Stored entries
◇ ◇ ◇ ◇ ◇
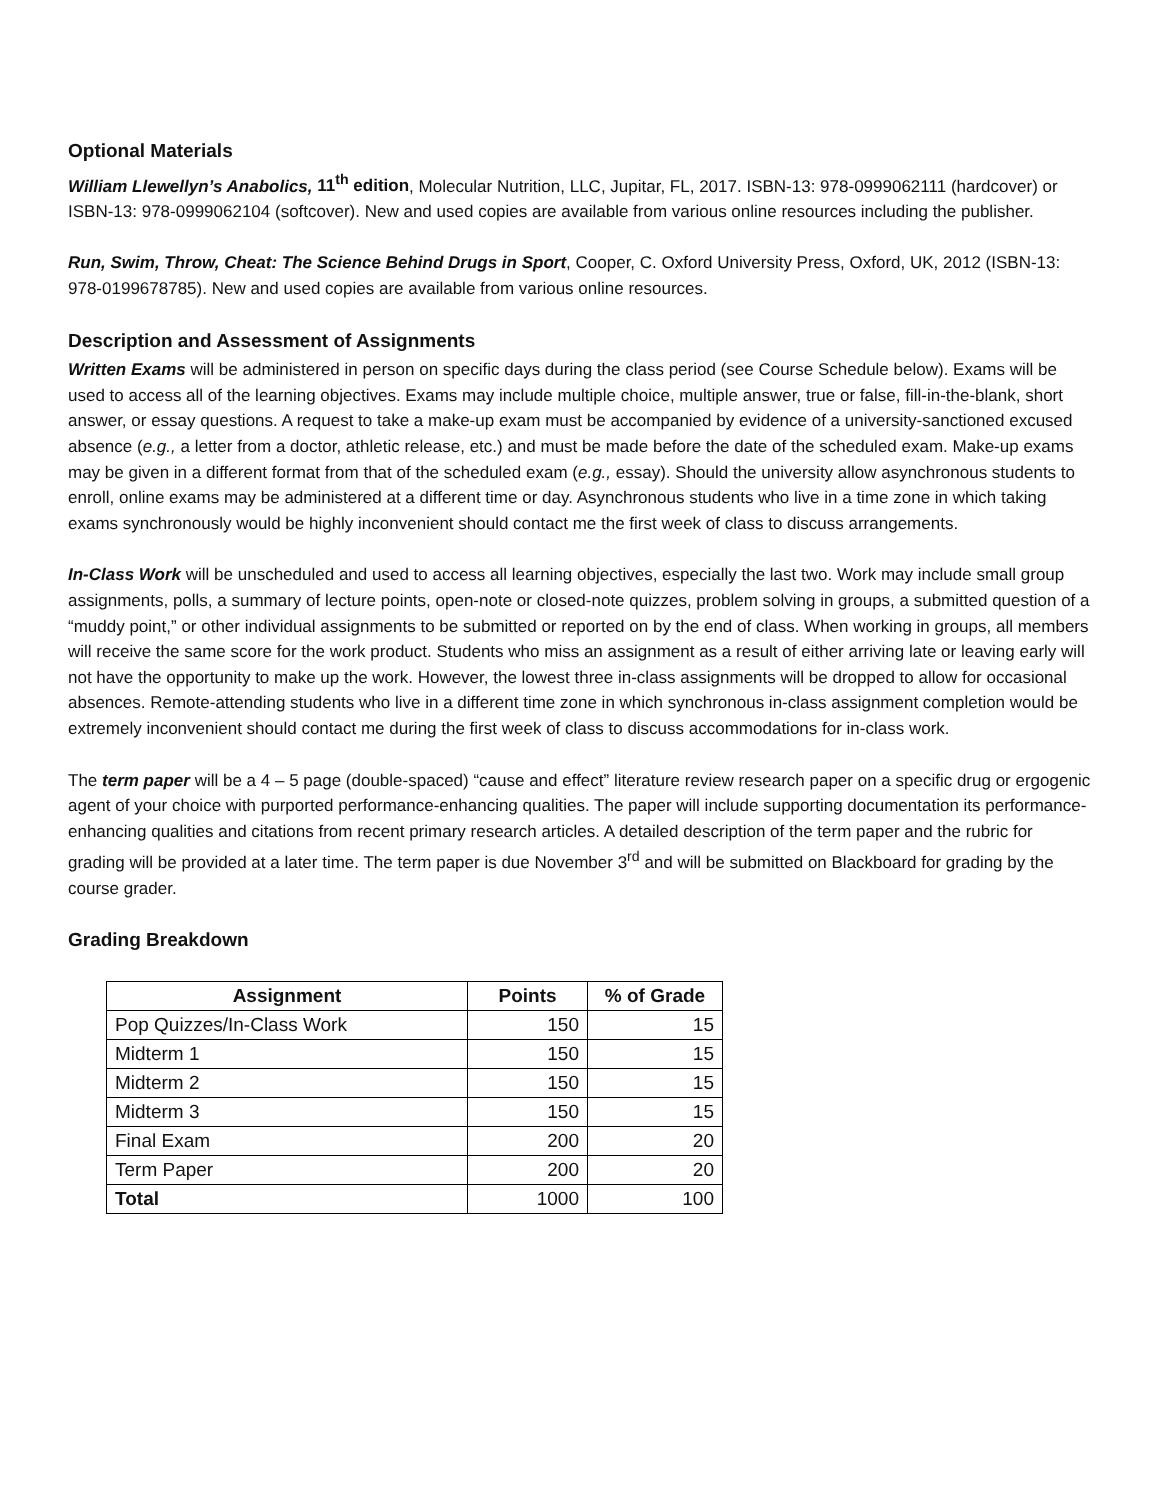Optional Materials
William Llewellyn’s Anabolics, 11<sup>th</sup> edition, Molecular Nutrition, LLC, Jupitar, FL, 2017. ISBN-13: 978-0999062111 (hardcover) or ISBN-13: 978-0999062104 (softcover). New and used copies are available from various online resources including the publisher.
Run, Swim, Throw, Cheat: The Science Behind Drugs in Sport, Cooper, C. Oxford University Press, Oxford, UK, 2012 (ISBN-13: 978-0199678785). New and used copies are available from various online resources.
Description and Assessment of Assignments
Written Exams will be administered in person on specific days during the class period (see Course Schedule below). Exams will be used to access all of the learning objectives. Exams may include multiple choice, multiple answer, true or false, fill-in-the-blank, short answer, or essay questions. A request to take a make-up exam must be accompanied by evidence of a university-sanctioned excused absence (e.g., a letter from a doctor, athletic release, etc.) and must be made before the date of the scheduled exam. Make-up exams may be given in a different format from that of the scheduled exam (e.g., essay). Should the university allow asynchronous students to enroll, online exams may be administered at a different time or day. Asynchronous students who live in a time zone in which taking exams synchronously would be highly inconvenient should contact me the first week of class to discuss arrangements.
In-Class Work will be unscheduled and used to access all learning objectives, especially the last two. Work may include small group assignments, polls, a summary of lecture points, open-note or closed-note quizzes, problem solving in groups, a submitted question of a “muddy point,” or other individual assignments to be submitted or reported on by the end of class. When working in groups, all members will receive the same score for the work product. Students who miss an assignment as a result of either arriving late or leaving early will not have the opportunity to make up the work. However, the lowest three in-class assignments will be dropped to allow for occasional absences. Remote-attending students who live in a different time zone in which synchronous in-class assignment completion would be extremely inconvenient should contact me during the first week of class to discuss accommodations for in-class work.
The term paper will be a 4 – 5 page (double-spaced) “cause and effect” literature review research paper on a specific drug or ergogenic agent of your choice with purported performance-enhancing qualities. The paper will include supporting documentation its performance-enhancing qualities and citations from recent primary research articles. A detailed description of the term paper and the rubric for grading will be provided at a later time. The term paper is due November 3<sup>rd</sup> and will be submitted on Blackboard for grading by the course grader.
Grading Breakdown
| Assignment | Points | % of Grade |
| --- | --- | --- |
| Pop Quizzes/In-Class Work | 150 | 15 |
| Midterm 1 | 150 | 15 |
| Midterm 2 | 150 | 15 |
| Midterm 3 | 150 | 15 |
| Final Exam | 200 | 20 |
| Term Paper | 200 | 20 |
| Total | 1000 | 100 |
◇ ◇ ◇ ◇ ◇
WHAT TO DO: Copy out every line from the data above in which the word "Midterm" occurs.

EXERCISE RESULT:
| Midterm 1 | 150 | 15 |
| Midterm 2 | 150 | 15 |
| Midterm 3 | 150 | 15 |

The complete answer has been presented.